Sports Injuries:

Physical Therapy for Soft Tissue Injuries


Most sports injuries involve soft tissue, affecting the muscles, ligaments or tendons. Sports injuries generally include:

  • Sprains
  • Strains
  • Bruises or contusions
  • Muscle spasms and cramps
  • Myofascial conditions


Any of these can follow a single episode of trauma, such as a fall, a sudden twist or a blow to the body. Sufferers might also sustain an injury because of repeated overuse, often as part of an ongoing athletic activity. In this case, body stress accumulates slowly but steadily. The end result? Damage and pain.

For mild injuries, physical therapists often recommend a combination of home-based treatments known as "R.I.C.E.": rest, ice, compression and elevation. But more severe cases require treatment, as soft tissue can take six to eight weeks to heal.

The most common soft-tissue injuries:


Sprain. This condition results from a stretch or tear of the ligaments, which support the joints of the body. Ligaments are strong bands of tissue that connect one bone to another at the joints.

The areas most vulnerable to sprains are ankles, knees and wrists. A sprained ankle can occur when the foot turns inward, putting extreme tension on the ligaments of the outer ankle and causing a sprain. A sprained knee may follow a sudden twist, while a wrist sprain most often occurs by falling on an outstretched hand.

If the injury is recent, a physical therapist may first treat a sprain with ice and then heat. If the injury is to the lower body and affects gait or walking, crutches or a cane may be prescribed.

A therapist works with patients on exercises to build range of motion and promote stretching and strengthening. Other treatments include massage, ultrasound, bandaging or taping, and possibly a brace or another form of immobilization.

Strain. This follows an injury to either a muscle or a tendon, usually in the foot or leg. The strain may be a simple stretch in the muscle or tendon, or it may be a partial or complete tear in the muscle-and-tendon linkage.

Physical therapists treat strains by first alleviating pain, and then working with the patient to heal the injury and prevent recurrence.

If the strain is recent, the first treatments may involve ice and possibly heat if the swelling has stopped. Then the therapist may massage the injured area, or use ultrasound treatment to promote healing.

Often treatment includes stretching, both manual stretching by the therapist and self-stretching performed by the patient. In addition, the therapist teaches strengthening exercises to both quicken healing and prevent recurrence by building the muscles associated with the injury.

Contusion or bruise. Among the most common of sports injuries, contusions result from a blow to muscles, tendons or ligaments. Blood pooling around the injury discolors the skin. Athletes often experience contusions of the thigh, knee and lower leg.

Severe contusions require medical attention. Physical therapists initially work to minimize bleeding and inflammation and to reduce pain, using ice and then heat. Sometimes they prescribe crutches.

Once the injury is stabilized, the therapist works with the patient to restore range of motion, flexibility, endurance and strength. Finally, the therapist educates the patient, teaching new routines to help prevent recurrence.

Muscle spasms. Cramps that won’t stop cause muscle spasms. While they can affect any muscle, they appear most often in the legs and feet, and in muscles that cross two joints. Cramps can involve part of a muscle or all the muscles in a group.

The exact cause of muscle cramps is unknown, but they often are associated with:

  • Dehydration and extreme heat
  • Depletion of electrolytes (sodium, potassium, calcium and other nutrients critical for organ functioning)
  • Poor conditioning
  • Muscle fatigue
  • Starting a new activity


If cramps and spasms persist, a physical therapist can help. Sometimes the spasm is so intense that it requires manual stretching to relax and straighten the muscle. Severity varies from mild soreness to extreme pain.
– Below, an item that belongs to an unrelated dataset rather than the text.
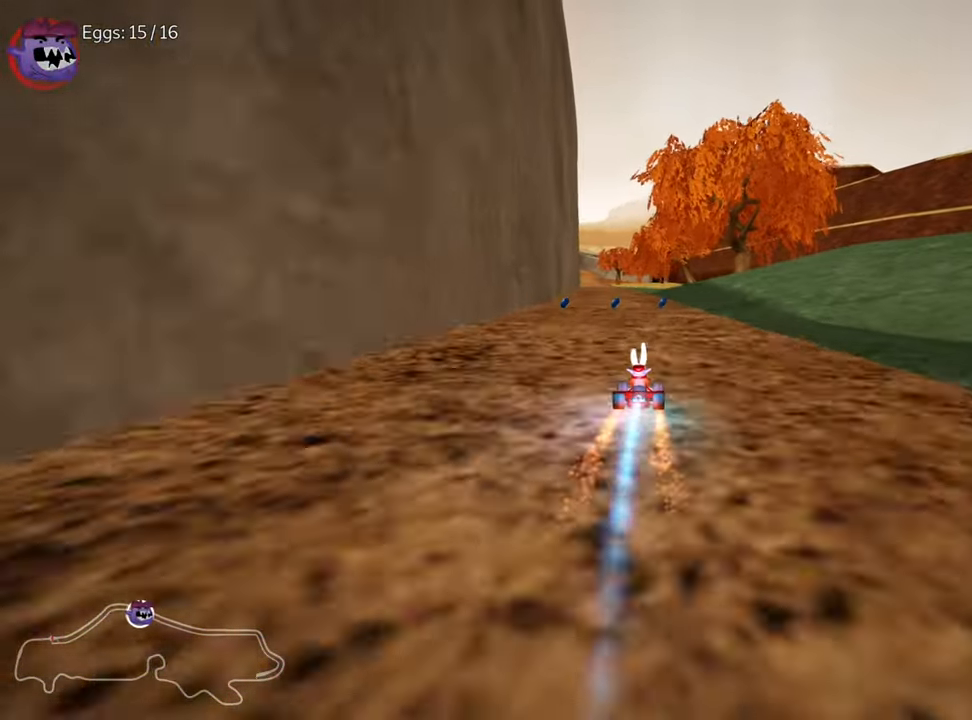
{"keys": ["nitro", "up"], "events": [[84, "left", "down"], [350, "left", "up"]]}
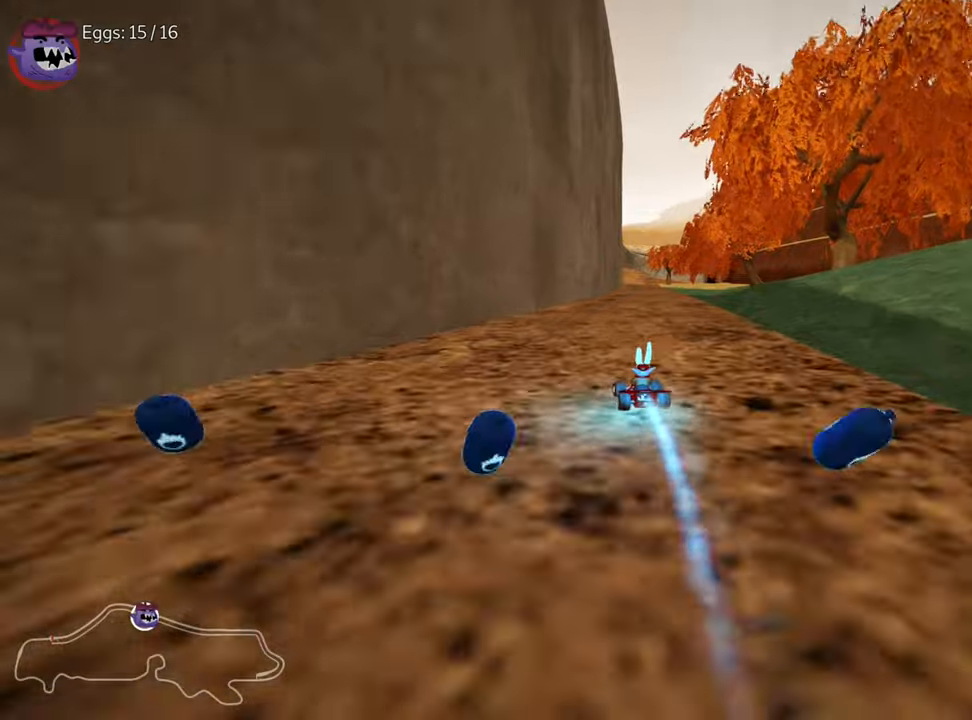
{"keys": ["nitro", "up"], "events": [[50, "right", "down"], [250, "right", "up"]]}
Therapists also teach simple exercises to relieve pain and mobility. Often this includes helping a patient devise a pre-exercise routine of stretching and massage to prevent recurrence.

Myofascial pain. This chronic, sometimes severe, syndrome causes muscular discomfort. Patients experience a steady aching and deep pain. Knots may be visible or felt beneath the skin on the muscles or fascia, the connective tissue surrounding muscles.

While medical professional aren’t certain of the cause, myofascial pain is often linked to a muscle injury or from excessive strain on muscle or muscle group, ligament or tendon. The pain does not resolve on its own, even after typical first-aid care such as rest, ice, compression and elevation Physical therapists often use a type of massage therapy called myofascial release to relieve pain. This approach relaxes contracted muscles, increases circulation and drainage of the lymphatic system, and stimulates muscles and overlying tissue.

Physical therapists may also recommend gentle stretching and exercise to recover full range of motion and coordination, and instruction to improve posture. Additional exercises build strength and can prevent recurrence.